====== Given data

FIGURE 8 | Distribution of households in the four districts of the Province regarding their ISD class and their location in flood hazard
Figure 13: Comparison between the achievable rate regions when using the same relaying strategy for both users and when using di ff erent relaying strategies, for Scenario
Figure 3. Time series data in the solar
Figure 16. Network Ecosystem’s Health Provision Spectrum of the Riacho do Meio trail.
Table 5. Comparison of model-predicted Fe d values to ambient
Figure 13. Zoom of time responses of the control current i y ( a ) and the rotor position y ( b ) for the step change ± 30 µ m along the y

============

Every line of the data above that includes "Comparison" should be listed.

:: Written solution ::
Figure 13: Comparison between the achievable rate regions when using the same relaying strategy for both users and when using di ff erent relaying strategies, for Scenario
Table 5. Comparison of model-predicted Fe d values to ambient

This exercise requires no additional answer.